Ces mécanismes à l’œuvre diffèrent en fonction des catégories de dépenses, et peuvent dans certains cas se combiner, renchérissant ainsi la double pénalité.

Si le phénomène de double pénalité de pauvreté est déjà bien connu dans des pays tels que le Royaume-Uni ou les Etats-Unis, il a été peu étudié à ce jour en France. C’est pourquoi l’Action Tank et La Banque Postale, en partenariat avec le Boston Consulting Group (BCG) ont souhaité en 2022 passer au crible ce phénomène de double pénalité en conduisant une nouvelle étude (la première menée en France sur ce sujet depuis 2011, à notre connaissance), dont les résultats seront présentés lors d’un évènement que nous organisons le 26 janvier prochain.

Quelle est l’ampleur de la double pénalité de pauvreté aujourd’hui en France ?

Emilie Dussauge – En 2022, en France, on estime que la double pénalité brute annuelle s’élève à 1 536€, soit 8,7% des dépenses.

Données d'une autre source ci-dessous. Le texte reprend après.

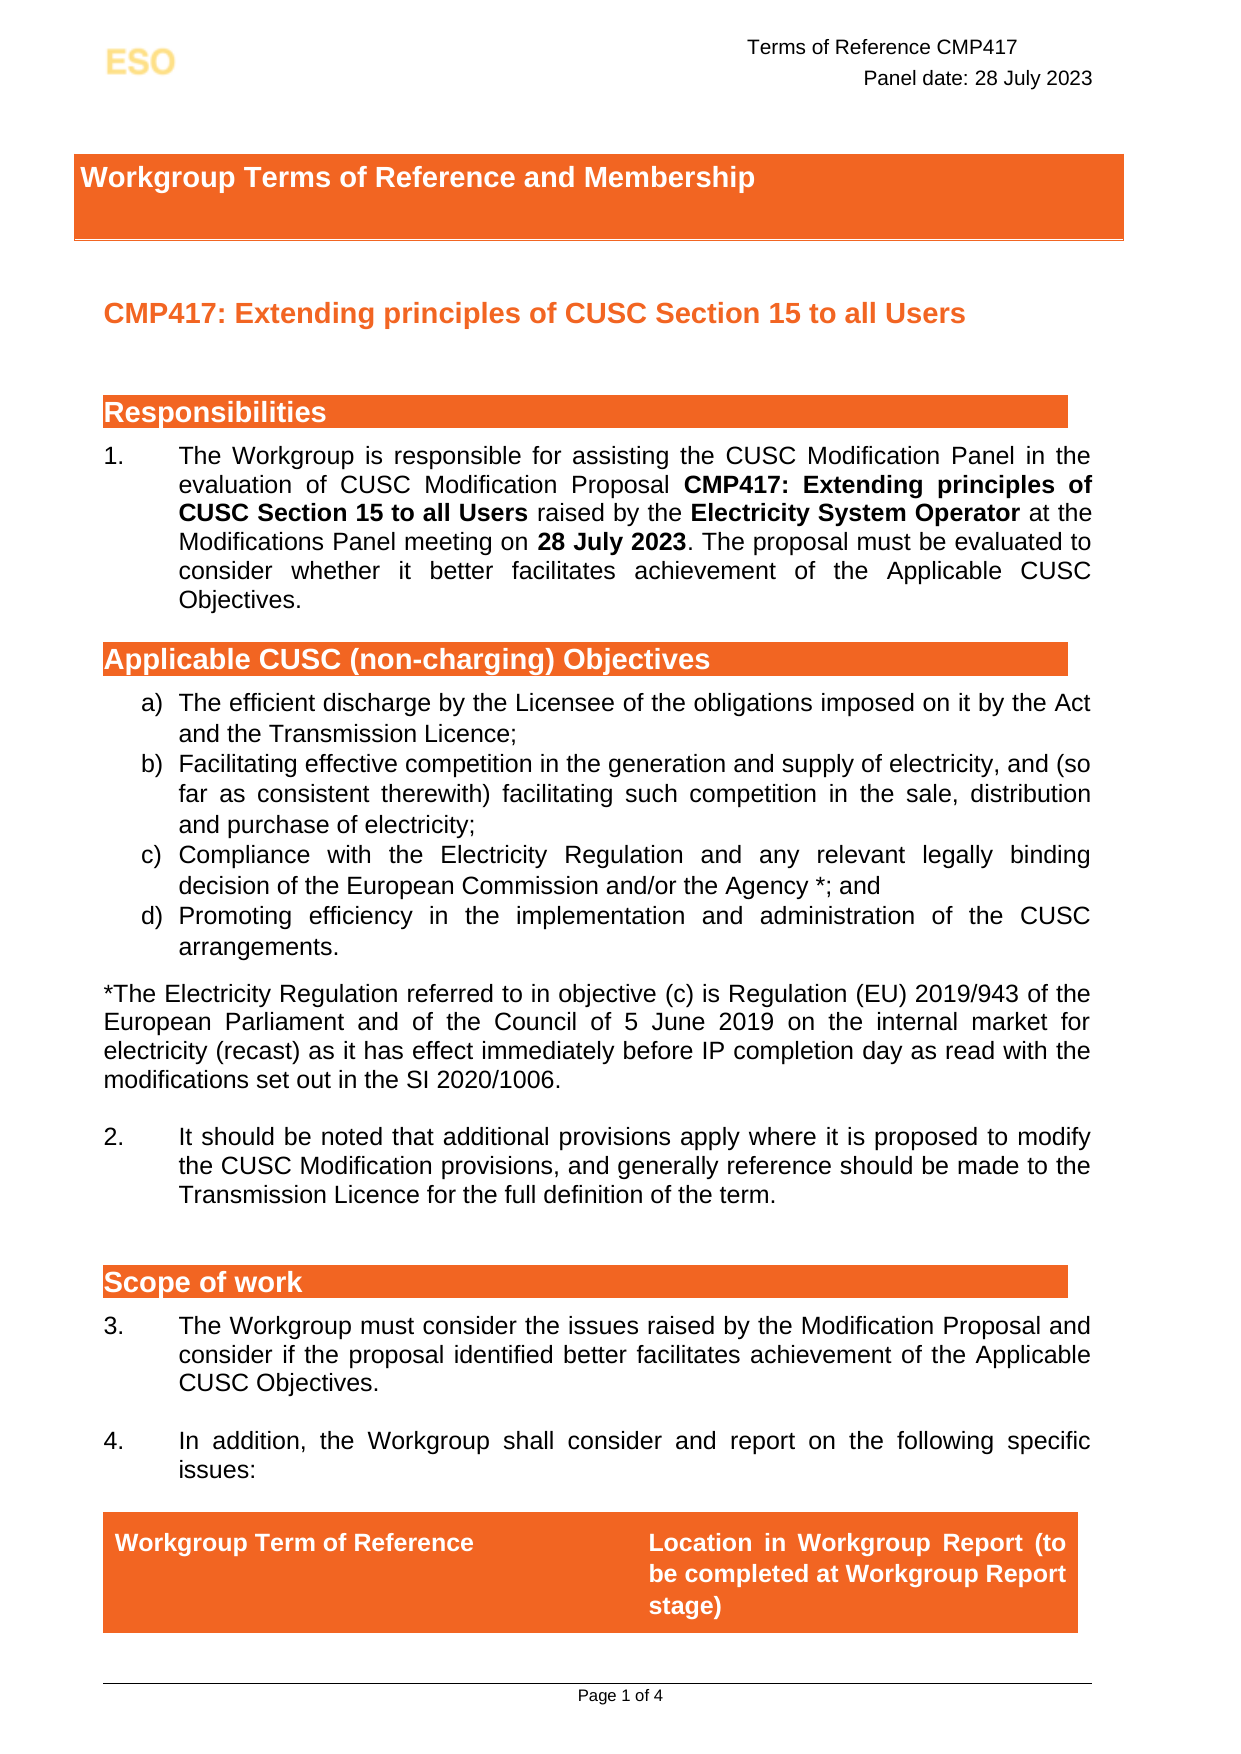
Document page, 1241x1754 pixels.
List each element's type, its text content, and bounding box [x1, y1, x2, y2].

list Scope of work [103, 1265, 1068, 1298]
list Compliance with the Electricity Regulation and any relevant legally binding decision of the European Commission and/or the Agency *; and [141, 840, 1092, 899]
text *The Electricity Regulation referred to in objective (c) is Regulation (EU) 2019/943 of the European Parliament and of the Council of 5 June 2019 on the internal market for electricity (recast) as it has effect immediately before IP completion day as read with the modifications set out in the SI 2020/1006. [103, 979, 1092, 1094]
list Promoting efficiency in the implementation and administration of the CUSC arrangements. [141, 901, 1092, 960]
table_header Workgroup Terms of Reference and Membership [75, 155, 1123, 239]
list The efficient discharge by the Licensee of the obligations imposed on it by the Act and the Transmission Licence; [141, 688, 1092, 747]
list It should be noted that additional provisions apply where it is proposed to modify the CUSC Modification provisions, and generally reference should be made to the Transmission Licence for the full definition of the term. [103, 1122, 1092, 1209]
list The Workgroup must consider the issues raised by the Modification Proposal and consider if the proposal identified better facilitates achievement of the Applicable CUSC Objectives. [103, 1311, 1092, 1397]
table_header Location in Workgroup Report (to be completed at Workgroup Report stage) [638, 1513, 1077, 1632]
list Facilitating effective competition in the generation and supply of electricity, and (so far as consistent therewith) facilitating such competition in the sale, distribution and purchase of electricity; [141, 749, 1092, 839]
list Responsibilities [103, 395, 1068, 428]
text CMP417: Extending principles of CUSC Section 15 to all Users [103, 296, 1092, 329]
list In addition, the Workgroup shall consider and report on the following specific issues: [103, 1426, 1092, 1483]
table_header Workgroup Term of Reference [104, 1513, 637, 1632]
picture [103, 36, 181, 83]
list Applicable CUSC (non-charging) Objectives [103, 642, 1068, 676]
list The Workgroup is responsible for assisting the CUSC Modification Panel in the evaluation of CUSC Modification Proposal CMP417: Extending principles of CUSC Section 15 to all Users raised by the Electricity System Operator at the Modifications Panel meeting on 28 July 2023. The proposal must be evaluated to consider whether it better facilitates achievement of the Applicable CUSC Objectives. [103, 441, 1092, 613]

Pour estimer cette double pénalité brute, c’est-à-dire le surplus que les ménages pauvres paient par rapport aux ménages non pauvres, nous avons étudié plusieurs catégories de dépenses – dont par exemple les transports (consommation de carburant, entretien de véhicule, etc.), où l’on estime la double pénalité brute moyenne à +312€ (soit 13,5% des dépenses) sur une année. D’autres catégories de dépenses, comme le logement (loyers et charges liées au logement), les assurances ou le remboursement de crédits, ont également été étudiées.

Certaines aides permettent de réduire ces effets à 96€ de double pénalité nette annuelle soit 0,6% des dépenses. A titre d’exemple, on peut citer l’effet de réduction de la double pénalité qu’ont des aides telles que l’APL ou le « chèque énergie » sur les dépenses liées au logement (loyer et charges). Néanmoins, selon leurs profils et capacité à bénéficier ou non de ces aides, de nombreux ménages sont confrontés à une double pénalité nette qui peut atteindre plusieurs milliers d’euros par an. Dans l’étude 2022, nous avons ainsi étudié différents « profils » spécifiques de ménages, pour mieux rendre compte de la réalité d’une double peine éprouvée. 

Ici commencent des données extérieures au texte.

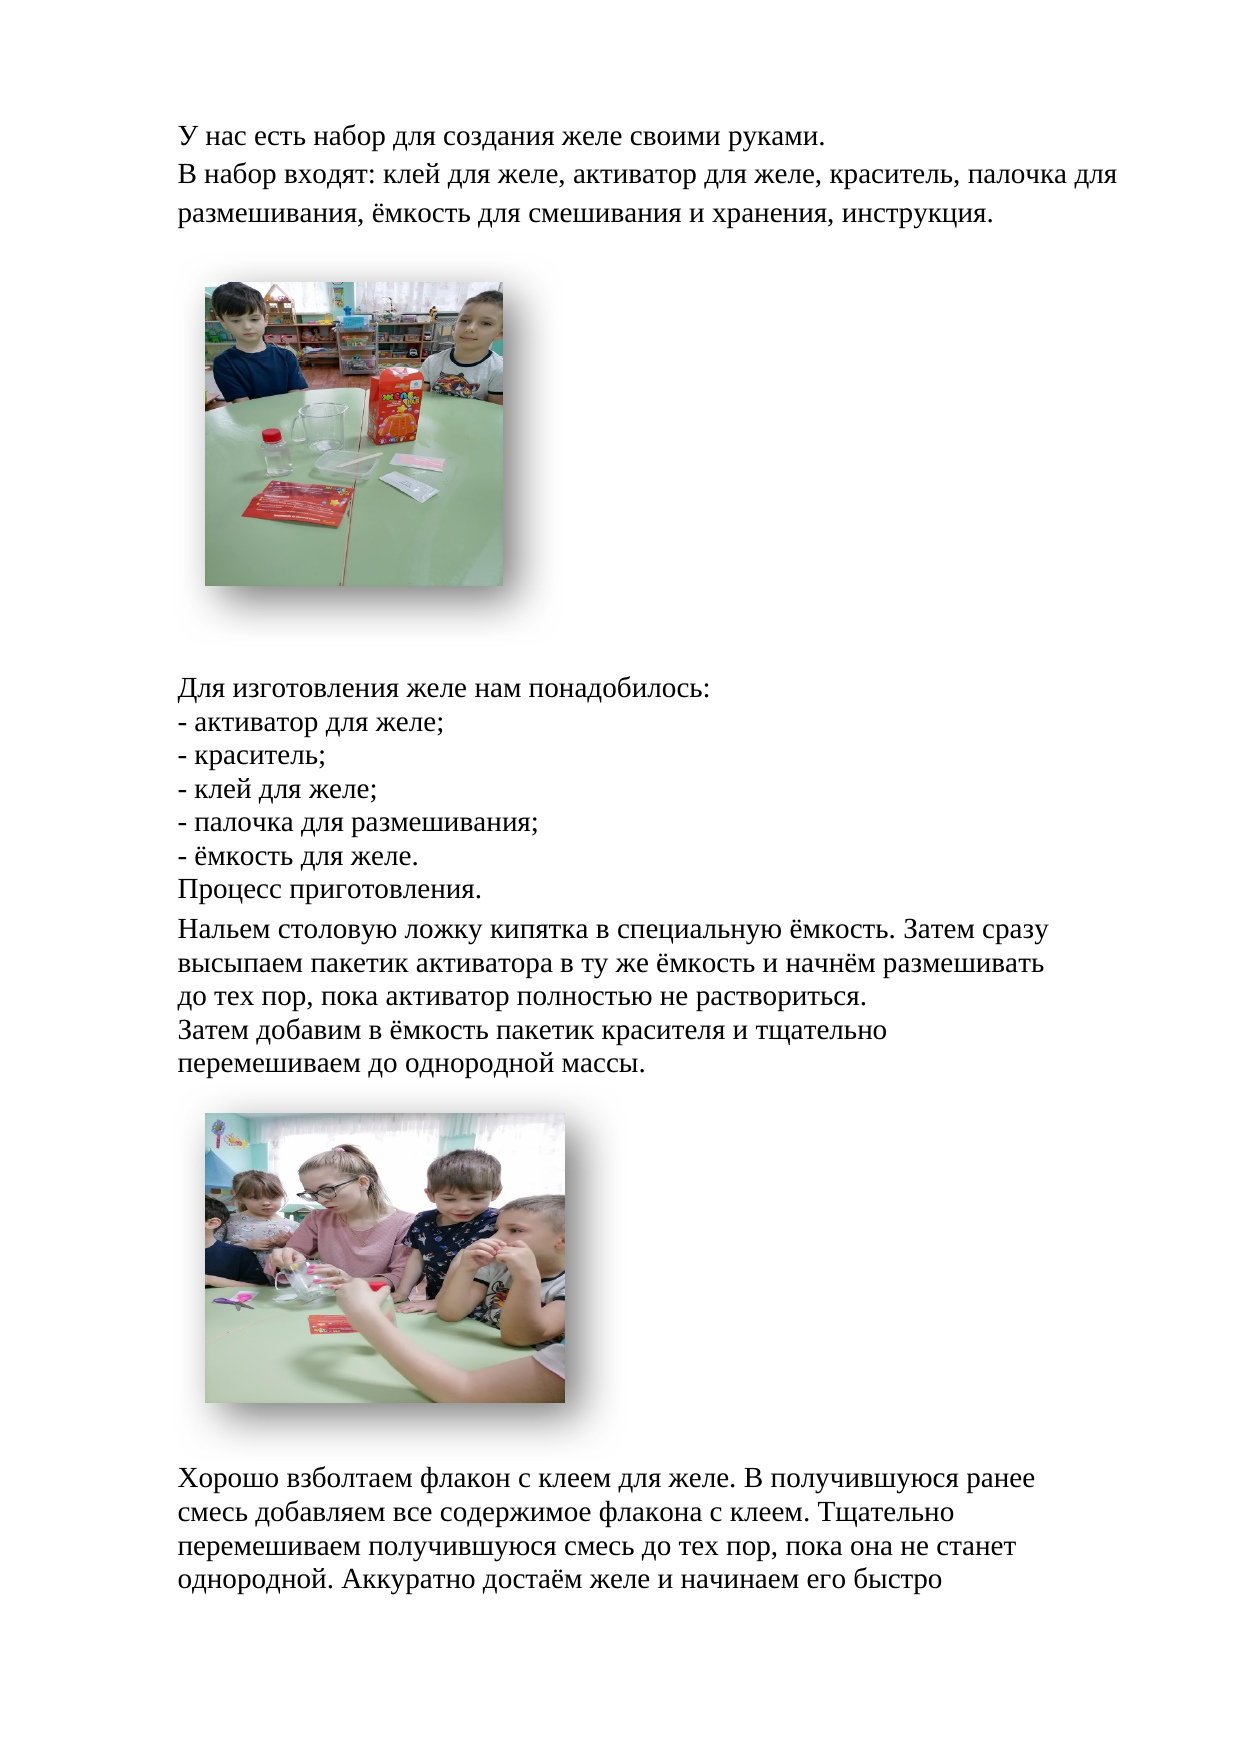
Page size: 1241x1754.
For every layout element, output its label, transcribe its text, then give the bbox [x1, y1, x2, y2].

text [177, 1085, 1064, 1595]
text Нальем столовую ложку кипятка в специальную ёмкость. Затем сразу высыпаем пакетик активатора в ту же ёмкость и начнём размешивать до тех пор, пока активатор полностью не раствориться. Затем добавим в ёмкость пакетик красителя и тщательно перемешиваем до однородной массы. [177, 911, 1064, 1079]
text - ёмкость для желе. [177, 838, 1064, 872]
text Для изготовления желе нам понадобилось: - активатор для желе; - краситель; - клей для желе; - палочка для размешивания; [177, 670, 1064, 838]
picture [205, 282, 503, 586]
text Процесс приготовления. [177, 872, 1064, 905]
text У нас есть набор для создания желе своими руками. В набор входят: клей для желе, активатор для желе, краситель, палочка для размешивания, ёмкость для смешивания и хранения, инструкция. [177, 118, 1152, 229]
picture [205, 1113, 565, 1403]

Comment peut-on lutter contre ce phénomène ? Quelles sont les solutions existantes ?

Emilie Dussauge – Pour lutter contre la double pénalité de pauvreté, il est tout d’abord crucial d’obtenir une bonne connaissance de ce phénomène économique, et notamment d’améliorer la mesure de l’intensité et de la répartition de cette double pénalité de pauvreté. Par exemple, mieux comprendre quelle part des ménages à faibles revenus subissent une double pénalité nette très élevée (supérieure à 10% de leurs dépenses), et connaître les profils de ces ménages les plus durement affectés, permettrait de construire des réponses adaptées et ciblées.

Les entreprises opératrices de certains des biens et services sur lesquels une double pénalité est mise en lumière peuvent jouer un rôle dans la lutte contre ce phénomène, en développant des offres inclusives qui ont un effet de réduction de la double peine brute pour les clients de ces biens et services.

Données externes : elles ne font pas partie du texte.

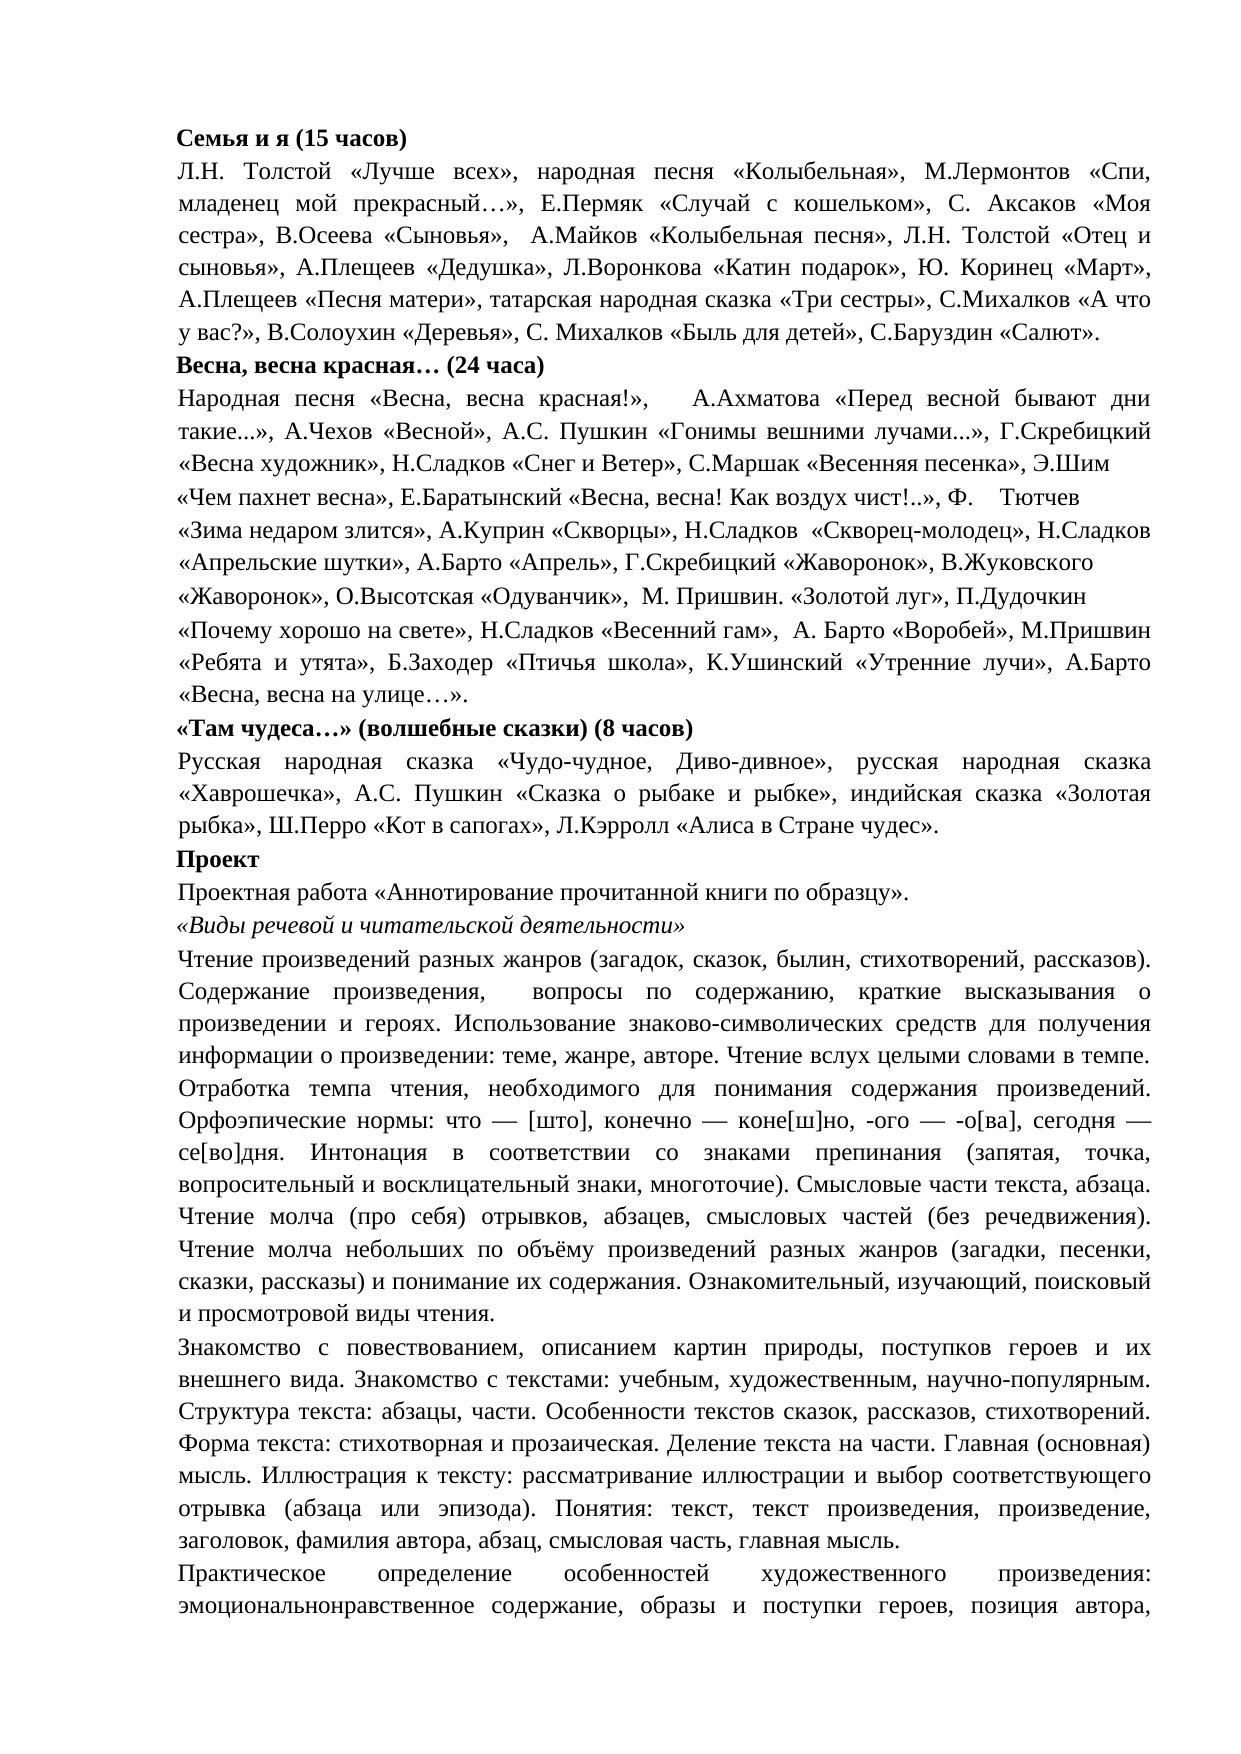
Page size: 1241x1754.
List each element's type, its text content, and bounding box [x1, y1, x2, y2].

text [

Les pouvoirs publics ont également un rôle à jouer. D’une part, en mettant en place des règlementations protégeant les clients les plus fragiles, qui permettent de réduire la double pénalité brute. D’autre part, au travers d’aides ciblées qui permettent aux ménages éligibles de réduire leur double pénalité nette.

Enfin, la lutte contre le non-recours aux aides existantes par l’Etat, les collectivités, les acteurs associatifs, mais aussi les entreprises vis-à-vis de leurs salariés, ou les banques vis-à-vis de leurs clients, est également un levier de réduction de la double pénalité nette.

Pour cesser de faire payer à certains ménages deux fois le fait d’être pauvre, une combinaison de ces leviers doit être explorée et mise en place.

L’évènement (ouvert à tous et toutes) que nous organisons le 26 janvier prochain sera l’occasion d’aborder tous ces sujets. Interviendront notamment la Déléguée interministérielle à la lutte contre la pauvreté, Marine Jeantet, ainsi que les deux co-présidents de l’Action Tank, Martin Hirsch et Emmanuel Faber.